On Tour: Little Town of Bethlehem in Annapolis, MD

14 Oct

Traveling from Fredrick to Annapolis I needed to take a detour around DC. At first I tried to drive through the city but traffic was gridlocked. As I made my way around the traffic I remembered that the Dr. Martin Luther King, Jr. memorial is being dedicated in Washington D.C. this Sunday, October 16th. I smiled because for the longest time it seemed Dr. King was gridlocked outside of Washington. He certainly knew something about having to take detours. Now, he is finally honored as he should always have been.

Thomas Fridich, the director of the Maryland Hall for creative arts in Annapolis, gave me a tour before the film was shown. I’ve been doing art since my earliest memories so I enjoyed that the Hall was a school. I was also impressed with the many gifted artists in residence. Tom was a great host and once again we had a great audience.

Since the Naval Academy is close, Tom was able to invite a professor with a Phd in middle eastern studies, who is also a Navy Captain, and another professor of Arabic studies who is also an Israeli. This made for a very interesting discussion at the end of the film. In their own ways they both expressed that it was nice to talk about nonviolence and all, but in the end nothing will change until there is sufficient political will among the leaders, which didn’t look like it was coming anytime soon.

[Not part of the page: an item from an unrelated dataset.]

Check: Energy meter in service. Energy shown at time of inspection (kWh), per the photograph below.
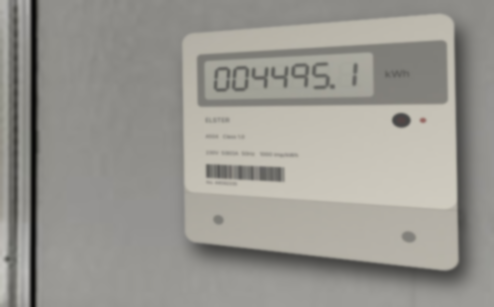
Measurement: 4495.1 kWh
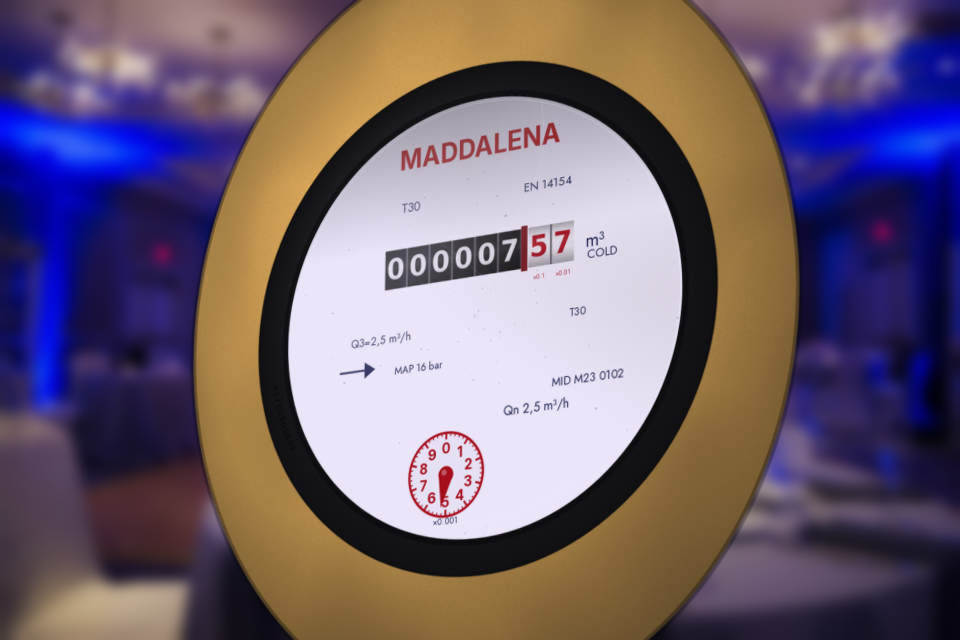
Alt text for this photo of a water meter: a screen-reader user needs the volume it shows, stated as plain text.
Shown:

For my part I believe they are underestimating the nonviolence movement, and I think the message in Little Town of Bethlehem is more encouraging than that  No matter the color of your skin you have to be grateful that Dr. King never left equality in the hands of the politicians of his day. He took his message to the people and inspired change through a civil movement. The nonviolence movement put pressure on the political process to listen to the admonitions of humanity. Social movements start from the ground up because nothing is being done from the top down. Sometimes the thousands of people on the nonviolence journey toward equality and peace find themselves having to detour around the gridlock in DC to get where they need to go. It may take some time, as it did for Dr. King, but the world ends up better for it.

I may be just a filmmaker on the On Screen/In Person tour. But these thoughts make the drive a lot easier, and the journey more fulfilling.